Good.
If I’m going to bring this empire to its knees, it might as well start with the daughter.
Still, there’s a small, treacherous part of me that doesn’t give a damn about revenge when she leans over the table to pass me a contract and I catch the curve of her hips, the way her cropped blouse rides up her sides, and the whisper of ink disappearing below her waistband.
Focus, Stavros.
You’re here for blood, not pleasure.
But maybe if I’m lucky I’ll have both
But as she straightens and our eyes meet again, I already know—this deal might cost me far more than I ever planned to gain.
Chapter One-Atlas
The Newark docks taste of salt and iron, diesel and rain.
Cranes arc like mechanical gods against the low, bruised sky as the ship nosed in, its hull swallowing the morning light.
This is the moment I’ve been waiting for. When the first sample of my wares touches American soil, and nothing can be left to chance.
I stand on the pier with my suit jacket unbuttoned, hands loose at my sides, but everything about me is tight as a wire.
Beside me, Nico Fury Jr. looks like he’s been carved from marble—broad, unreadable, the kind of man who hides violence behind polite silence.
Sammy Ramirez is all movement and energy, scanning manifests and checking faces.
Between them, Cecilia Batiste holds a tablet loaded with the legal paperwork, fingers flying as she cross-checks serials and certifications.
She’s all business, she’s tied the longer pieces of her hair back to where it’s cropped at the nape with some kind of clip.
I want to take it out of her hair. To see those pretty curls flying about in the wind all wild and proud.
What the fuck is wrong with me?
I have better control than this. But still, my gaze is locked in when her inked wrist is half-revealed—a sun maybe—when she brushes a stray curl away.
She doesn’t notice me. And while it rankles, it also gives me time to just take her in.
The sight of her concentrating over the screen does something to me that I refuse to name in front of witnesses.
The skies grow darker, and the promised rain begins to fall in heavy drops.

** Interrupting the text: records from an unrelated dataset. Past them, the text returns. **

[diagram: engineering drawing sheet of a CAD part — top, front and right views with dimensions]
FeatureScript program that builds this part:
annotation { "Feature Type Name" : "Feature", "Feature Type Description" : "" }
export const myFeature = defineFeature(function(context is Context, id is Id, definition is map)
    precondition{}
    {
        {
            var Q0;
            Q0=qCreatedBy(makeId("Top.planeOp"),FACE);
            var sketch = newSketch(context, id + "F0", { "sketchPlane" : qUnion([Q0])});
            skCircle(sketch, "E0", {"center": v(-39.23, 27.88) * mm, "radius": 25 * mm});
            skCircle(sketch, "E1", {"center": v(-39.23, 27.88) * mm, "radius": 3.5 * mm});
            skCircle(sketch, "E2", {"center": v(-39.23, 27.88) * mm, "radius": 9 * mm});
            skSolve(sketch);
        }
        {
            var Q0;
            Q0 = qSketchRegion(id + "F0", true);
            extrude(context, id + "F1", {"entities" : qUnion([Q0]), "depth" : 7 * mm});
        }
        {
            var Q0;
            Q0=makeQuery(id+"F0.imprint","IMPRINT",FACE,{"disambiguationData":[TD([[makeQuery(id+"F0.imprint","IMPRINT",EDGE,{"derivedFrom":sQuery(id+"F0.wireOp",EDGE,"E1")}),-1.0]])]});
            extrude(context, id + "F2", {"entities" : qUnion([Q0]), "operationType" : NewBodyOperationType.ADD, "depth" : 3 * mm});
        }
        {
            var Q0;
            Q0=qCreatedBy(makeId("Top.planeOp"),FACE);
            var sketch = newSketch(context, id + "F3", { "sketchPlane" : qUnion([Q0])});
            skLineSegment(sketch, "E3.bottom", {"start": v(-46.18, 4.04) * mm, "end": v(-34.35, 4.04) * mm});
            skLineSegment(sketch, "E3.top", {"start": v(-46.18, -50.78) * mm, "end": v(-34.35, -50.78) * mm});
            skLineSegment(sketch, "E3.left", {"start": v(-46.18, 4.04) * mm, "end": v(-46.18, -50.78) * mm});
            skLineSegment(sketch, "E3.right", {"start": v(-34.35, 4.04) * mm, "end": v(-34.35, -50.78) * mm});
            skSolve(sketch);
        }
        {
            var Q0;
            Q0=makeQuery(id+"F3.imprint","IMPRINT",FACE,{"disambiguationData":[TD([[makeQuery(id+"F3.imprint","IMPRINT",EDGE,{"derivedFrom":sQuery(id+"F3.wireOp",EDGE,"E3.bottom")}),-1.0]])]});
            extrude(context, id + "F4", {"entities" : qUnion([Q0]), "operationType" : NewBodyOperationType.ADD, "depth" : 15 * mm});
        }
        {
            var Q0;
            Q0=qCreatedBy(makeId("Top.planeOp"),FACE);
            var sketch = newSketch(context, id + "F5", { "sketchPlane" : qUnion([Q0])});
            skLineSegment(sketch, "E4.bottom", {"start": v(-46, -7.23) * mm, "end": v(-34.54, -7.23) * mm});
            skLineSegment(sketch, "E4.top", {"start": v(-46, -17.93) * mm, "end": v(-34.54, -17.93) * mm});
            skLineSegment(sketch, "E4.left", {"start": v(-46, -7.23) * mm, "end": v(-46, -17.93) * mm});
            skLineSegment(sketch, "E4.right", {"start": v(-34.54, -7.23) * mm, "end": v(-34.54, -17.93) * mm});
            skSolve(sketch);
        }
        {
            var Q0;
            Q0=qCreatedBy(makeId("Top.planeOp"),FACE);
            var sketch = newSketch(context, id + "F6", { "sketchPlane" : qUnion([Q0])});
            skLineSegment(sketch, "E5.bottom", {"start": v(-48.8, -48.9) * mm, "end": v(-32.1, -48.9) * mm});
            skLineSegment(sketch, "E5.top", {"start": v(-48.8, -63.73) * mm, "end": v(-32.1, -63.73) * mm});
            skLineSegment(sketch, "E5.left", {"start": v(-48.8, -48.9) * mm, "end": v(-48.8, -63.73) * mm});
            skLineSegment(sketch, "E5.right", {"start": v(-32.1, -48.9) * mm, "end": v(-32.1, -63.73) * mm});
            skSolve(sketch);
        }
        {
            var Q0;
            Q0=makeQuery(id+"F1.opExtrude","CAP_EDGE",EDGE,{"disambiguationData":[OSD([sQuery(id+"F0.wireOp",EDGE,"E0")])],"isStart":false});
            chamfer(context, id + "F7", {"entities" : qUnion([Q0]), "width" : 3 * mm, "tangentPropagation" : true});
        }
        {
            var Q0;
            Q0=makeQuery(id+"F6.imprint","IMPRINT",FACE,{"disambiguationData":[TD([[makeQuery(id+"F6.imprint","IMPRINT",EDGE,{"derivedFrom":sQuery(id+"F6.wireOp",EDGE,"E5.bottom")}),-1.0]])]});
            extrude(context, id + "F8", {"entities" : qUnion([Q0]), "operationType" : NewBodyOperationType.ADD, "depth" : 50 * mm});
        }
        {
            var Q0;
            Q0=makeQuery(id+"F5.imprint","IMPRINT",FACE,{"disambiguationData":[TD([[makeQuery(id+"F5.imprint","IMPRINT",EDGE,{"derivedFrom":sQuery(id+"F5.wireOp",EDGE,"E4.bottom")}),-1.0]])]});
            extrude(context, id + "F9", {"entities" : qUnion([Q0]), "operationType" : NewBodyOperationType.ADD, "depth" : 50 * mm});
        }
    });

I whisper orders to one of my men in Greek, and a moment later he holds an umbrella over her head.
She looks up, surprised.
Then her dark gaze finds me, and she nods her thanks.
I clench my jaw together, dipping my chin to acknowledge her.
The gangway clangs, and men in orange vests hustle containers into place. The first crate with my brand, Hephaestus United, stamped across the side is unlatched, and the world narrows to the metallic scent of the case and the soft click of Cecilia’s stylus on glass.
Her cousins move behind her. They stand framed a few paces back—protective, watchful.
I like that. I respect a family who respects their women, and I already know they do.
After all, it was me they sent Remy Falco to when they were testing his mettle, seeing if he was right for Andrea—Andres Ramirez’s daughter.